Dünn sein ist möglicherweise gut für die Gesundheit, mehr noch für das Klima. Eine schlanke Bevölkerung bewirkt, dass weniger schädliche Treibhausgase ausgestoßen werden. Da dünne Menschen weniger essen als dicke, verbrauchen sie weniger Energie zu ihrem Transport.

Eine dünnere Bevölkerung wie in Vietnam isst bis zu 20 Prozent weniger als eine, in der viele Bewohner (EU, USA) übergewichtig sind. Dies ist gut für das Klima, weil die Produktion von Nahrungsmitteln für den Ausstoß von Treibhausgasen verantwortlich ist.

Die Menge der Abgase von Transportmitteln geht zurück, wenn es mehr dünne Menschen gibt. Es wird mehr Energie benötigt, um dicke Menschen zu transportieren. Eine schlanke Bevölkerung mit einer Milliarde Menschen stößt pro Jahr eine Gigatonne weniger Kohlenstoff aus als eine dicke Bevölkerung.

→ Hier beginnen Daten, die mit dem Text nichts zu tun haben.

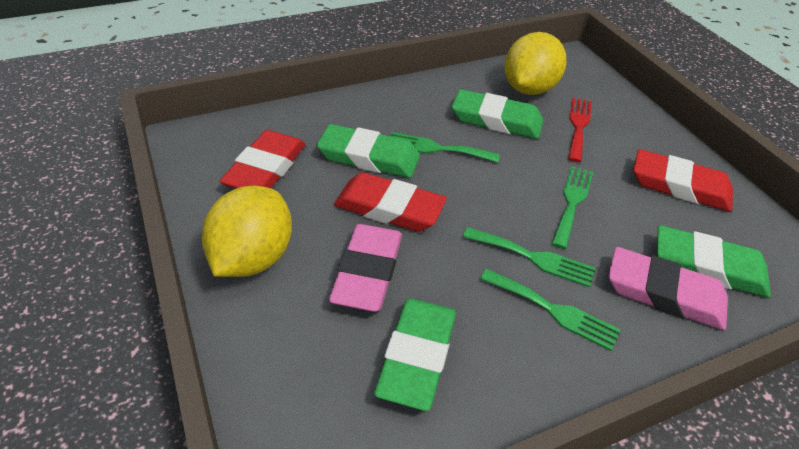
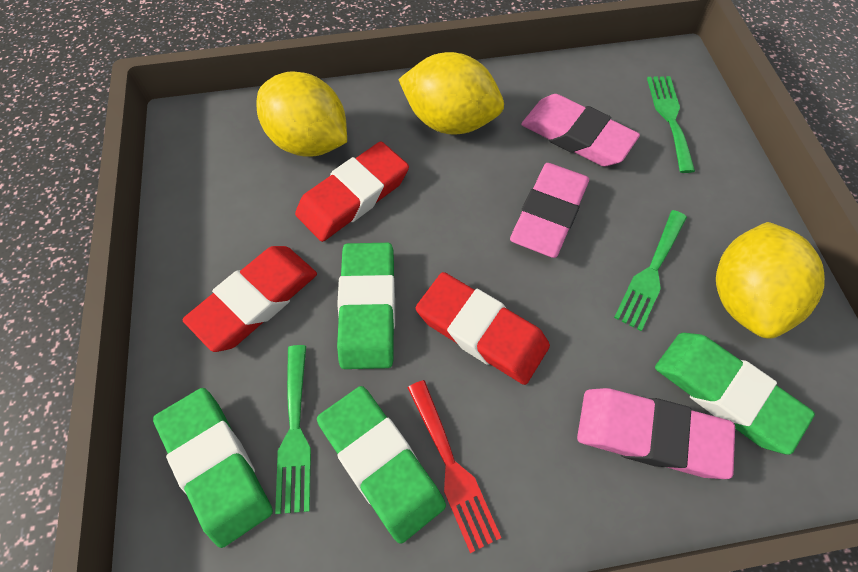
green fork: [390,132,500,163] [463,227,595,287] [480,269,621,351] [552,166,593,249] = 4 -> [275,345,311,514] [614,210,687,331] [647,76,695,173] = 3
pink eraser: [329,224,402,312] [608,247,728,330] = 2 -> [510,163,589,258] [521,94,640,166] [577,388,735,479] = 3
yellow lemon: [202,186,292,277] [505,32,566,95] = 2 -> [256,71,347,157] [398,52,504,135] [716,222,825,339] = 3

Wer sich in einem schweren Körper bewegt, handelt wie ein durch die Gegend fahrender Spritfresser. Je schwerer ein Mensch ist, desto schwerer fällt es ihm, sich zu bewegen,. Er wird vom Auto abhängig. Dünn bleiben ist also nicht nur gut für die Gesundheit, sondern auch für die Umwelt.

Die internationalen Forscher rufen dazu auf, dass Übergewichtigkeit als Schlüsselfaktor im Kampf gegen den Klimawandel anerkannt wird. Übergewichtige sollen eine weit höher CO2-Steuer bezahlen als Dünne. Zudem wollen die Forscher zeigen, dass dünne Flüchtlinge aus Afrika stark zunehmen, wenn sie in Europa angekommen. Die Forscher empfehlen der EU, den Flüchtlingen Alkohol und Fleisch zu verbieten oder die Preise für dick machende Nahrungsmittel stark zu erhöhen und gleichzeitig Gemüse und Obst zu subventionieren.